Saved data entries

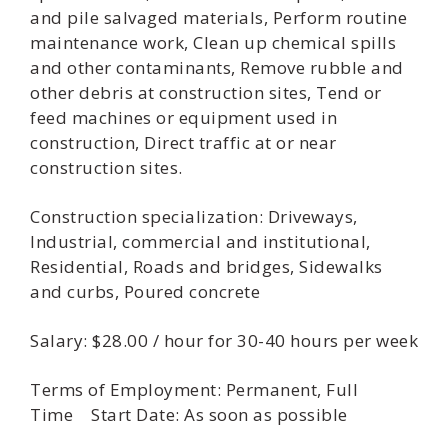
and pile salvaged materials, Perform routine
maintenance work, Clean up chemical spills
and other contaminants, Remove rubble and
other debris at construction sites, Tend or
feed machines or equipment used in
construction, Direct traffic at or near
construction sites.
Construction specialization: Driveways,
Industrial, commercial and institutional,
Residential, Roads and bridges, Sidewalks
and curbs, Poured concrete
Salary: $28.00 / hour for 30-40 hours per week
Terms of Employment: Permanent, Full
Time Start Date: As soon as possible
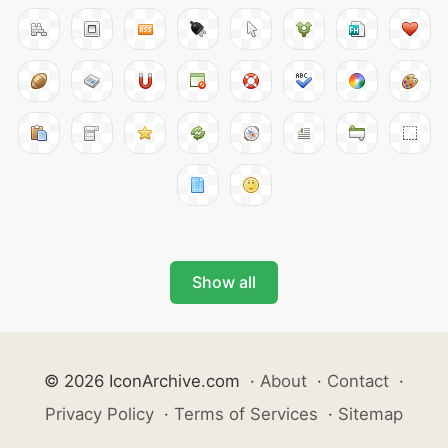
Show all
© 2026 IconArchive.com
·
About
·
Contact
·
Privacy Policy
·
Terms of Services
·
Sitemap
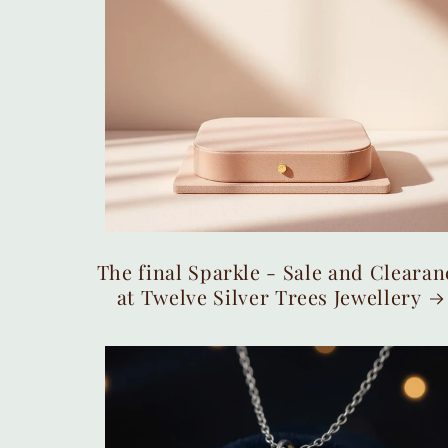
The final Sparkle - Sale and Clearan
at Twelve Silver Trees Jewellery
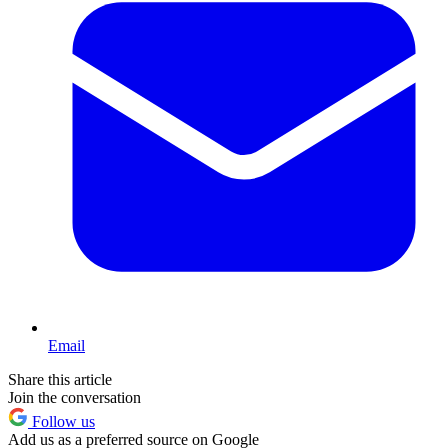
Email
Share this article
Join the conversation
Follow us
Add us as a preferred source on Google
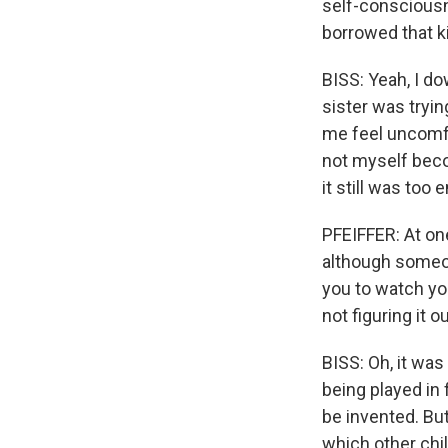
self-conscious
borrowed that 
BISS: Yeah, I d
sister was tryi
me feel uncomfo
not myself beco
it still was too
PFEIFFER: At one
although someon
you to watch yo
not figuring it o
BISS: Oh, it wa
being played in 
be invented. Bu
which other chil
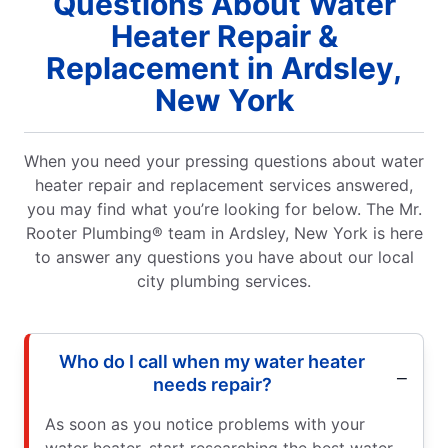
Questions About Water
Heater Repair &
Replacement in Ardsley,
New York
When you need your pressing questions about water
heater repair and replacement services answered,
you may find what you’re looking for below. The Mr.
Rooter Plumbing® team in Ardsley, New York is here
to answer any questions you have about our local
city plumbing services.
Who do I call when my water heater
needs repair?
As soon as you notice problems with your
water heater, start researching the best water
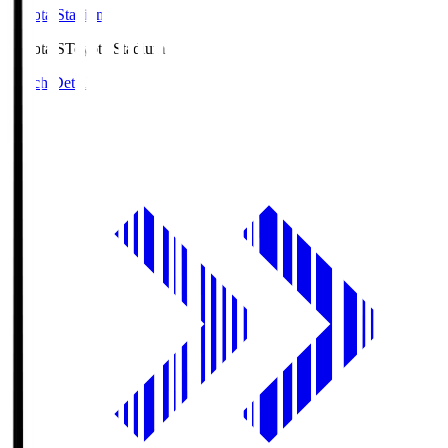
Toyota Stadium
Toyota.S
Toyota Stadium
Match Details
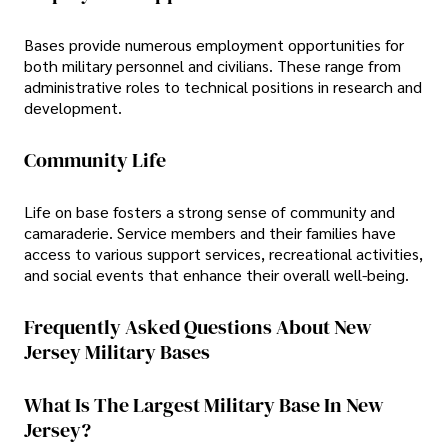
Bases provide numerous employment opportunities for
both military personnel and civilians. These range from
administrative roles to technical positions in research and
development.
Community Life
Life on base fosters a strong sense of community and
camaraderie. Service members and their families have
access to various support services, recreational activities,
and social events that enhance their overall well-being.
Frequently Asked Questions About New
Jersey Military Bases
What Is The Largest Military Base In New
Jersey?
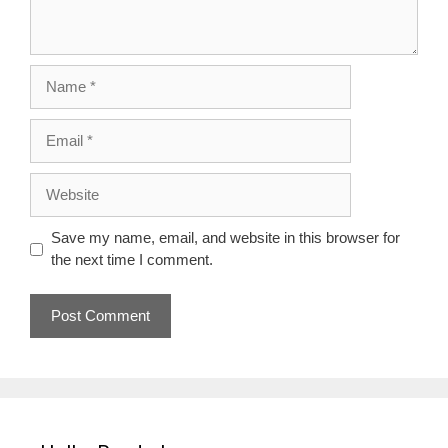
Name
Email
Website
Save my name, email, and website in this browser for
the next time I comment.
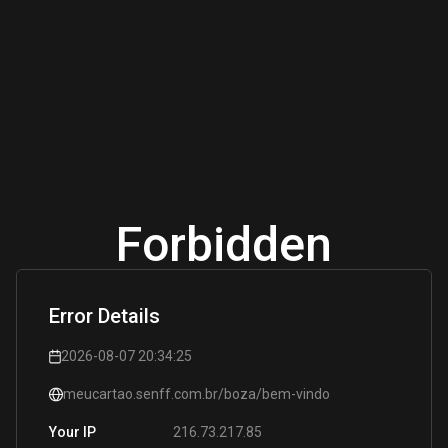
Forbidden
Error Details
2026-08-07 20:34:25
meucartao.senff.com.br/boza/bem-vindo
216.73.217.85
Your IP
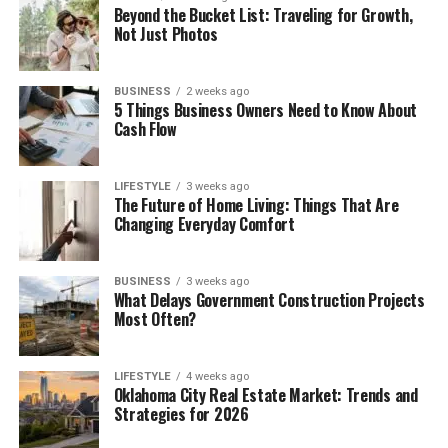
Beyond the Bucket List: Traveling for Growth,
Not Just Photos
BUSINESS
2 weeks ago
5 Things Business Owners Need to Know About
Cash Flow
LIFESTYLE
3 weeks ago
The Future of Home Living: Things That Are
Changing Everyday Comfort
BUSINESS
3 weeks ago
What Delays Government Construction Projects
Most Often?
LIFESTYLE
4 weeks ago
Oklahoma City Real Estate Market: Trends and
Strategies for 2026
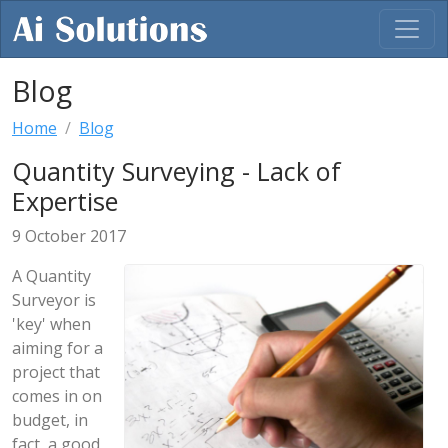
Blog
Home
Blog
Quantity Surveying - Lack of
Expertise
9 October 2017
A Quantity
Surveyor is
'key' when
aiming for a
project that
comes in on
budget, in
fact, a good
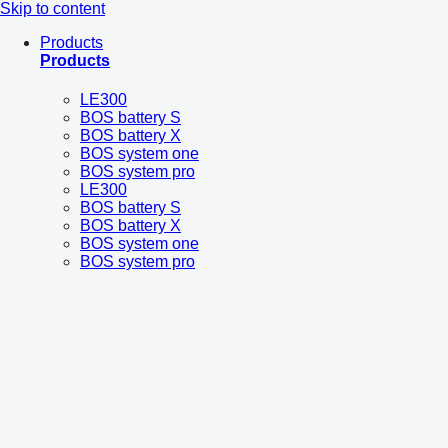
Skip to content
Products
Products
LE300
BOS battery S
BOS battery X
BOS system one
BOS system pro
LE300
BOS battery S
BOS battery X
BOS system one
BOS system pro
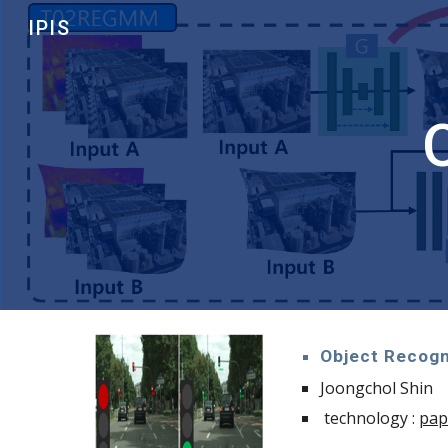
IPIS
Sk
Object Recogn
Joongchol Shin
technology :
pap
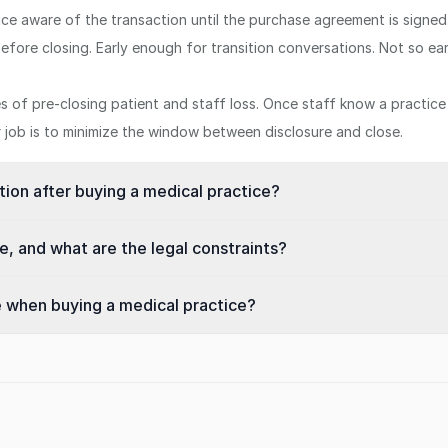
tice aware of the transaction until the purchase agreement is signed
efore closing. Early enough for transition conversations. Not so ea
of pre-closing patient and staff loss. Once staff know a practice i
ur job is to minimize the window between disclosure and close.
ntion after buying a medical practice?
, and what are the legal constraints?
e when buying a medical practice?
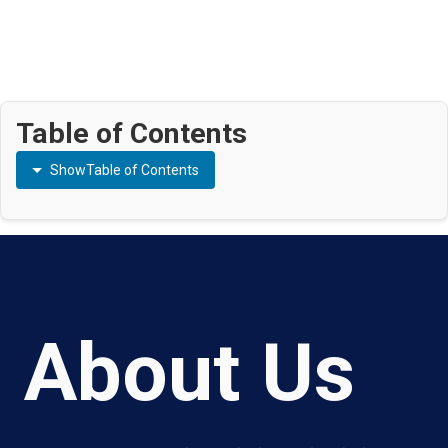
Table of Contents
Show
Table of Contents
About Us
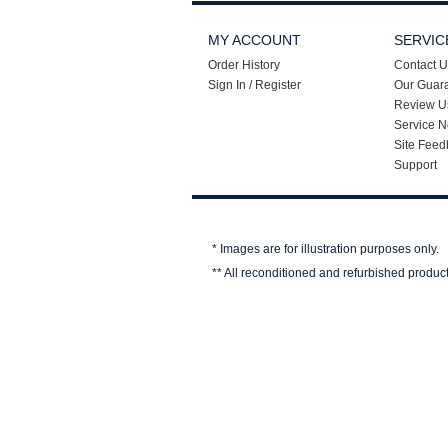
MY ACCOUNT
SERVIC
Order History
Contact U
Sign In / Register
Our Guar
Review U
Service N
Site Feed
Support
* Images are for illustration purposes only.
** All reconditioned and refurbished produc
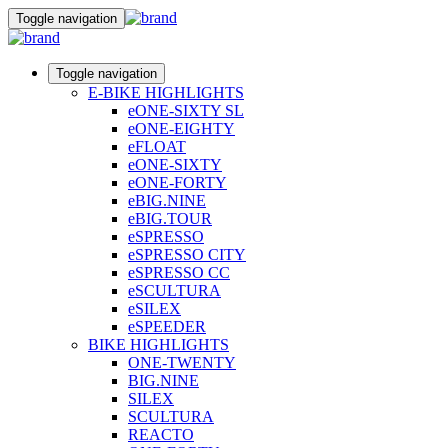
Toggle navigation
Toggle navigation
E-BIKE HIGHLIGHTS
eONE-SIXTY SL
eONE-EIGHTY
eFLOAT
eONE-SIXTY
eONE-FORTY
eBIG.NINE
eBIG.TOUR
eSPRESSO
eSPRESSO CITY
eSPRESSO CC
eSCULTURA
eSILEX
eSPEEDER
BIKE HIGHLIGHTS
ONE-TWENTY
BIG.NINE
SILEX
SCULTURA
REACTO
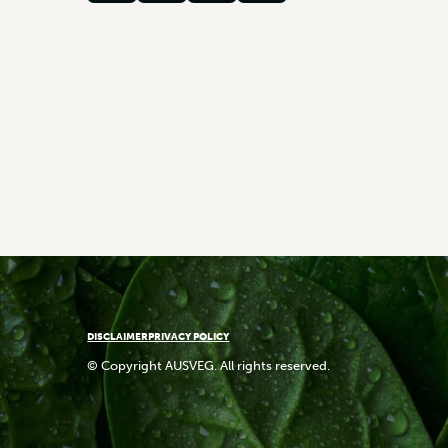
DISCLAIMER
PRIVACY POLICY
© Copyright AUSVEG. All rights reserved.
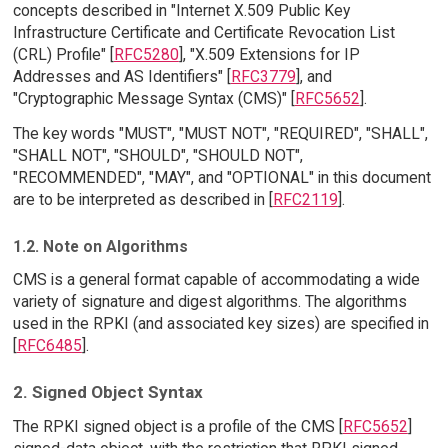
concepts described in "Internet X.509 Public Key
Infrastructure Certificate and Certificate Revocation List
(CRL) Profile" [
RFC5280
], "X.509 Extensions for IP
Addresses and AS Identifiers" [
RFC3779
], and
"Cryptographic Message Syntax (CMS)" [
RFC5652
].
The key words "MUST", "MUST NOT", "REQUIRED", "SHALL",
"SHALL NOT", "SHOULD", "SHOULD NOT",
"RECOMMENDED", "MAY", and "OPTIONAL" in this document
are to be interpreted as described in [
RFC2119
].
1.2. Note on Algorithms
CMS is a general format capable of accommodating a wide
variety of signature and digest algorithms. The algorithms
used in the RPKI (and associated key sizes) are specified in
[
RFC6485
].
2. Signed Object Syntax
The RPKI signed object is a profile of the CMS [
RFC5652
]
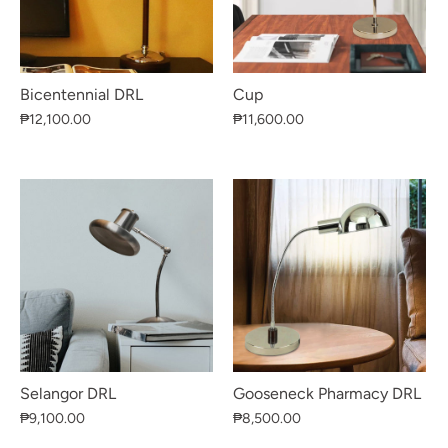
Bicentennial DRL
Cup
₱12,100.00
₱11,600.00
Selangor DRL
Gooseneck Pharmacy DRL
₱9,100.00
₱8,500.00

Try it
Quote each entry above verbatim and drop the pictures.

Problem solution
and pile salvaged materials, Perform routine
maintenance work, Clean up chemical spills
and other contaminants, Remove rubble and
other debris at construction sites, Tend or
feed machines or equipment used in
construction, Direct traffic at or near
construction sites.
Construction specialization: Driveways,
Industrial, commercial and institutional,
Residential, Roads and bridges, Sidewalks
and curbs, Poured concrete
Salary: $28.00 / hour for 30-40 hours per week
Terms of Employment: Permanent, Full
Time Start Date: As soon as possible
Show all
© 2026 IconArchive.com
·
About
·
Contact
·
Privacy Policy
·
Terms of Services
·
Sitemap
The final Sparkle - Sale and Clearan
at Twelve Silver Trees Jewellery
Email
Share this article
Join the conversation
Follow us
Add us as a preferred source on Google
self-conscious
borrowed that 
BISS: Yeah, I d
sister was tryi
me feel uncomfo
not myself beco
it still was too
PFEIFFER: At one
although someon
you to watch yo
not figuring it o
BISS: Oh, it wa
being played in 
be invented. Bu
which other chil
Questions About Water
Heater Repair &
Replacement in Ardsley,
New York
When you need your pressing questions about water
heater repair and replacement services answered,
you may find what you’re looking for below. The Mr.
Rooter Plumbing® team in Ardsley, New York is here
to answer any questions you have about our local
city plumbing services.
Who do I call when my water heater
needs repair?
As soon as you notice problems with your
water heater, start researching the best water
Toyota Stadium
Toyota.S
Toyota Stadium
Match Details
Bases provide numerous employment opportunities for
both military personnel and civilians. These range from
administrative roles to technical positions in research and
development.
Community Life
Life on base fosters a strong sense of community and
camaraderie. Service members and their families have
access to various support services, recreational activities,
and social events that enhance their overall well-being.
Frequently Asked Questions About New
Jersey Military Bases
What Is The Largest Military Base In New
Jersey?
Name
Email
Website
Save my name, email, and website in this browser for
the next time I comment.
Forbidden
Error Details
2026-08-07 20:34:25
meucartao.senff.com.br/boza/bem-vindo
216.73.217.85
Your IP
Beyond the Bucket List: Traveling for Growth,
Not Just Photos
BUSINESS
2 weeks ago
5 Things Business Owners Need to Know About
Cash Flow
LIFESTYLE
3 weeks ago
The Future of Home Living: Things That Are
Changing Everyday Comfort
BUSINESS
3 weeks ago
What Delays Government Construction Projects
Most Often?
LIFESTYLE
4 weeks ago
Oklahoma City Real Estate Market: Trends and
Strategies for 2026
Blog
Home
Blog
Quantity Surveying - Lack of
Expertise
9 October 2017
A Quantity
Surveyor is
'key' when
aiming for a
project that
comes in on
budget, in
fact, a good
Skip to content
Products
Products
LE300
BOS battery S
BOS battery X
BOS system one
BOS system pro
LE300
BOS battery S
BOS battery X
BOS system one
BOS system pro
IPIS
Sk
Object Recogn
Joongchol Shin
technology :
pap
tice aware of the transaction until the purchase agreement is signed
efore closing. Early enough for transition conversations. Not so ea
of pre-closing patient and staff loss. Once staff know a practice i
ur job is to minimize the window between disclosure and close.
ntion after buying a medical practice?
, and what are the legal constraints?
e when buying a medical practice?
Table of Contents
Show
Table of Contents
About Us
MY ACCOUNT
SERVIC
Order History
Contact U
Sign In / Register
Our Guar
Review U
Service N
Site Feed
Support
* Images are for illustration purposes only.
** All reconditioned and refurbished produc
Toggle navigation
Toggle navigation
E-BIKE HIGHLIGHTS
eONE-SIXTY SL
eONE-EIGHTY
eFLOAT
eONE-SIXTY
eONE-FORTY
eBIG.NINE
eBIG.TOUR
eSPRESSO
eSPRESSO CITY
eSPRESSO CC
eSCULTURA
eSILEX
eSPEEDER
BIKE HIGHLIGHTS
ONE-TWENTY
BIG.NINE
SILEX
SCULTURA
REACTO
DISCLAIMER
PRIVACY POLICY
© Copyright AUSVEG. All rights reserved.
concepts described in "Internet X.509 Public Key
Infrastructure Certificate and Certificate Revocation List
(CRL) Profile" [
RFC5280
], "X.509 Extensions for IP
Addresses and AS Identifiers" [
RFC3779
], and
"Cryptographic Message Syntax (CMS)" [
RFC5652
].
The key words "MUST", "MUST NOT", "REQUIRED", "SHALL",
"SHALL NOT", "SHOULD", "SHOULD NOT",
"RECOMMENDED", "MAY", and "OPTIONAL" in this document
are to be interpreted as described in [
RFC2119
].
1.2. Note on Algorithms
CMS is a general format capable of accommodating a wide
variety of signature and digest algorithms. The algorithms
used in the RPKI (and associated key sizes) are specified in
[
RFC6485
].
2. Signed Object Syntax
The RPKI signed object is a profile of the CMS [
RFC5652
]
Bicentennial DRL
Cup
₱12,100.00
₱11,600.00
Selangor DRL
Gooseneck Pharmacy DRL
₱9,100.00
₱8,500.00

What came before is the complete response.